Twenty ex-presidents of Latin America and Spain harshly criticized the Maduro government's actions. They wrote on "Iniciativa Democrática de España y las Américas (IDEA)" a message of denunciation. The underwriters were: Óscar Arias, Rafael Ángel Calderón, Laura Chinchilla and Miguel Ángel Rodríguez from Costa Rica; José María Aznar, from Spain, Nicolás Ardito Barletta and Mireya Moscoso, from Panama; Belisario Betancur, Andrés Pastrana, César Gaviria and Álvaro Uribe, from Colombia; Felipe Calderón and Vicente Fox, from Mexico; Alfredo Cristiani, from El Salvador; Fernando de la Rúa, from Argentina; Lucio Gutiérrez, Jamil Mahuad and Osvaldo Hurtado, from Ecuador; Luis Alberto Lacalle and Julio María Sanguinetti, from Uruguay; Jorge Tuto Quiroga, from Bolivia; and Juan Carlos Wasmosy from Paraguay.

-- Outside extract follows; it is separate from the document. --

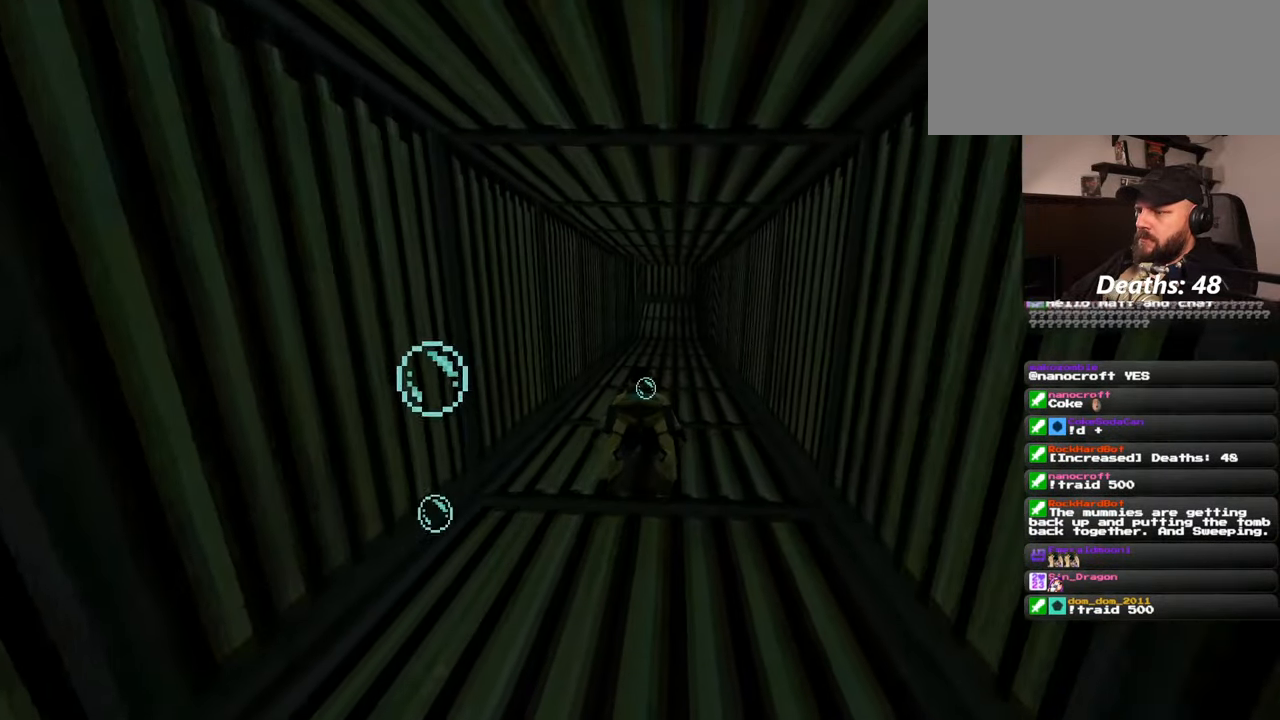
{"buttons": [], "left_stick": "up", "right_stick": "center", "events": []}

Amnesty International (AI), a non-governmental organization (NGO) that defends human rights, denounced on 18 January 2018 what it considered an illegal execution of rebel Óscar Pérez in Venezuela by government security forces. According to the organization, the episode raises multiple alarms about serious violations of human rights in the country of President Nicolás Maduro, including crimes prohibited by international law. According to AI's note: "In the operation, officials used a military weapon that is not only designed to kill, but also leaves little chance of survival, and the use of this weapon endangered the lives of people around." The NGO also called for an urgent investigation into Pérez's death. According to Erika Guevara Rosas, Director for the Americas of AI: "It is urgent that the Venezuelan government guarantee that the civil authorities conduct an immediate, impartial, independent and exhaustive investigation into the intentionally lethal use of force in this operation, and demonstrate that this was not the first time that the Venezuelan authorities justify the lethal use of force, simply based on allegations of 'criminal activities', leaving aside the rule of law."

Human Rights Watch compared the Óscar Pérez case in Venezuela with the massacres of other Latin American dictatorships. The director of the organization for Latin America, José Miguel Vivanco, said that what happened in El Junquito reminds him that "during the dictatorships in Argentina and Chile, news about terrorists killed in confrontations frequently appeared and often it was about executions." According to the official note, Human Rights Watch "condemns the operation intended to extrajudicially execute Óscar Pérez, (...) the operation would have caused the death of about nine people, at least five of whom would be members of the group of Pérez, and two would be a pregnant woman and a 10-year-old boy accompanying the group of rebels."